More Thinky Thoughts on The Bourne Legacy

Aug 13, 2012 08:34

The whole story of Aaron Cross is tragic, TRAGIC I tell you, if you sit down and think about how the pieces of the puzzle fit together. There are layers upon layers in this story. Things to think about long after the lights come up in the theater.

Kenneth Kitson started out as a dumb kid, either orphaned or abandoned, who grew up in a group home. He probably joined the Army because he had nowhere else to go when he turned 18 and aged out of the system. All he wanted was somewhere to belong, but when they accepted him into the Outcome program, there’s no way he could know that he was joining a program that would mean that he NEVER would belong anywhere.
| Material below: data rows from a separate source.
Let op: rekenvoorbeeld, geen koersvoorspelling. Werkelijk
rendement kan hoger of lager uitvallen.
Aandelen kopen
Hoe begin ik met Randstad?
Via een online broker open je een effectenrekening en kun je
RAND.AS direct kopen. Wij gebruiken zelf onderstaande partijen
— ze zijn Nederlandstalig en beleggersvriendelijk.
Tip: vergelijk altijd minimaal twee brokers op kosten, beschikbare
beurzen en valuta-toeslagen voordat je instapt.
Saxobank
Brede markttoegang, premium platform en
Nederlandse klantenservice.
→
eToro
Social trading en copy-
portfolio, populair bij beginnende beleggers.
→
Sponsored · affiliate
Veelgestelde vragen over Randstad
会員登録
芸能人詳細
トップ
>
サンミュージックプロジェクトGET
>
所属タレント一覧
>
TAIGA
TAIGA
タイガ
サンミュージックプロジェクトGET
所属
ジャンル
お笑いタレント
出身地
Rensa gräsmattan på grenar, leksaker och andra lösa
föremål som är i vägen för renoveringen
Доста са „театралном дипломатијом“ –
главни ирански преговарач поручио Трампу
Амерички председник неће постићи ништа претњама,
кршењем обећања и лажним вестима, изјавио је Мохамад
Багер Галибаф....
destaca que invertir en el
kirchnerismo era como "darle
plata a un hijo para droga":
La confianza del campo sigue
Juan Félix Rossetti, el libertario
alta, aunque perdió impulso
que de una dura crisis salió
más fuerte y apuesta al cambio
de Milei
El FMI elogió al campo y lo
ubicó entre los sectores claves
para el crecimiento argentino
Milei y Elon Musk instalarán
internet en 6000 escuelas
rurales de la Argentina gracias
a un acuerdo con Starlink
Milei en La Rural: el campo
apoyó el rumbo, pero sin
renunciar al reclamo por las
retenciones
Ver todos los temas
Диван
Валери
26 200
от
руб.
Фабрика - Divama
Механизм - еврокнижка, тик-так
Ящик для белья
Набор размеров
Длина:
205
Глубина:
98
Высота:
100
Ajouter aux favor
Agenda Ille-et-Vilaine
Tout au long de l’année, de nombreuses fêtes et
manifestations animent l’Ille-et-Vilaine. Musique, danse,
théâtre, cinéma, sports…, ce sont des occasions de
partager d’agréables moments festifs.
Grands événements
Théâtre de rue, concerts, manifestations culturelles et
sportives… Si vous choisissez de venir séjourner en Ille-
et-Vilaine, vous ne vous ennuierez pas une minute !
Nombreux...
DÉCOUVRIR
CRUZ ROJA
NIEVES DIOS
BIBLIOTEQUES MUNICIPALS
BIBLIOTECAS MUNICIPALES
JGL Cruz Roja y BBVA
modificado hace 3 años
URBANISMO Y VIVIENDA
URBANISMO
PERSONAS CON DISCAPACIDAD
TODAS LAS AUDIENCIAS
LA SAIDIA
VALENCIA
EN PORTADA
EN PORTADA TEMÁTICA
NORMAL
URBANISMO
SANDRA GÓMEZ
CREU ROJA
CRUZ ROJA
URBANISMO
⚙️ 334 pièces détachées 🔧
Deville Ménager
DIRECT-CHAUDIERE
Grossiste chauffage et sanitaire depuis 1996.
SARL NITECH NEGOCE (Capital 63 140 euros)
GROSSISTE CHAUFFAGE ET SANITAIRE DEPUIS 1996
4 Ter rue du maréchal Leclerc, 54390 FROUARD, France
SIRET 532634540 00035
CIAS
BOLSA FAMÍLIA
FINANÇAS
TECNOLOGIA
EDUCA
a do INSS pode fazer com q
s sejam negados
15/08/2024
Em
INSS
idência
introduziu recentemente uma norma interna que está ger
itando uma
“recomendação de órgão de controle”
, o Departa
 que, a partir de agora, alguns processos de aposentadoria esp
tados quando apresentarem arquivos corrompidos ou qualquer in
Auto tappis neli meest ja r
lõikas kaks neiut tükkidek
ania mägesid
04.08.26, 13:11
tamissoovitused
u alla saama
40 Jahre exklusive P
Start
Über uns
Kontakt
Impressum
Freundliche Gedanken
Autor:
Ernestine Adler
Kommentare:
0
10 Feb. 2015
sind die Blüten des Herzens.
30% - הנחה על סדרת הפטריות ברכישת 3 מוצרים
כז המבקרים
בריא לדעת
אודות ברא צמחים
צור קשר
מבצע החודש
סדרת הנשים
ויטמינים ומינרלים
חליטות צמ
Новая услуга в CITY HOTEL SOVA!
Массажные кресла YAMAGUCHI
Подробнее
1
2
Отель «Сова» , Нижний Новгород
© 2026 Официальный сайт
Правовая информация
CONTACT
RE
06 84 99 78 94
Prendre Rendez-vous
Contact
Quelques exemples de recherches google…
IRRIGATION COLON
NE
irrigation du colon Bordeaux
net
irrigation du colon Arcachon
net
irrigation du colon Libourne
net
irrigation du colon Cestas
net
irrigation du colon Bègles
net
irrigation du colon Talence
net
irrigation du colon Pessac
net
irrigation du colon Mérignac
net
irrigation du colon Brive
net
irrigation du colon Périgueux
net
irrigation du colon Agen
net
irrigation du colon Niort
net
Because when you become a spy, you belong absolutely nowhere. You have no friends. You have no family. Falling in love (as Outcome Three did) could get you killed or banished to the ass end of the world. He was better off in the Army, because at least then he had a platoon and a unit to belong to. As a spy he’s got nobody. Just himself.

But he didn’t know that when he signed up. They took the raw material, and made him stronger and smarter. He was put on a daily drug regimen of 250 “greens” (for physical abilities) and 400 “blues” (for mental abilities). And they kept him on a leash by telling him horror stories about the “cognition degrade” that could happen if he goes off his meds. He can’t go rogue, because then how would he get his meds? He can’t defect to another country, because then how would he get his meds? He needs to be loyal, and he needs to perform, in order to get his meds. It’s no wonder he’s so freaked out by the idea of running out of chems. He knows full well what he used to be, and he’s been brainwashed by the Army to Be All that He Can Be. Why would he want to be less than what he is now? Anyone who has read Flowers for Algernon knows exactly what that would look like (And I wouldn’t be surprised if that book was part of the Outcome training.).

The other piece of the puzzle here is the fact that they viraled him off his physical meds, his physical enhancements are locked in and permanent. But they didn’t tell him that. They wanted him to still believe that he’s dependant on chems for those enhancements. And for some reason they haven’t locked in his mental abilities. Were they worried about how they were going to be able to control him without the threat of removing his meds? Because clearly them neglecting to tell him that his physical abilities were now permanent was an effort to keep them on a leash, a leash of chems/meds.

But if you really think about the beginning of the film, that may have been exactly what his handlers intended to happen when they dropped him in the middle of the Alaskan wilderness. Aaron Cross said that he went off the grid for four days and thought that this assignment might have been punishment for that infraction. And he just might be right, since if you were paying attention (and I was during my second viewing) they dropped him off in the wilderness without sufficient chems to make it to the rendezvous point.

When he tucks his little dog tag medicine kit into his boot before he arrives at the cabin, he has one day’s worth of pills left. But Outcome Three tells him that he’s broken the record for arriving, that he’s TWO DAYS earlier than anyone else has ever made it. So the question is, were his handlers trying to kill him? Were they hoping that if the weather or the wolves didn’t kill him on the journey, that he’d run out of meds, go into cognitive degrade, and then do something stupid to get himself killed? Is that how the program went from nine agents to six? Were they dropped in the wilderness without enough chems to make it back out again? (And why the hell were the wolves tracking him anyways? Conspiracy theories abound!)

The whole question of his mental abilities just fascinates me. There’s a brief scene in the factory, where he pauses on the catwalk and zones out. Marta has to call to him, and when they enter the elevator, you can see on his face that something might be wrong. That he might be starting to degrade?

I think that Aaron’s whole arc in this story was trying to figure out how to keep his new mental abilities. I think once he figured out what they’d given him, he started scheming, trying to figure out how to keep his new brain. It’s pretty clear that he’s given it a lot of thought, and knows quite a bit about the program that produced him.

Even Outcome Three told him “You think too much.”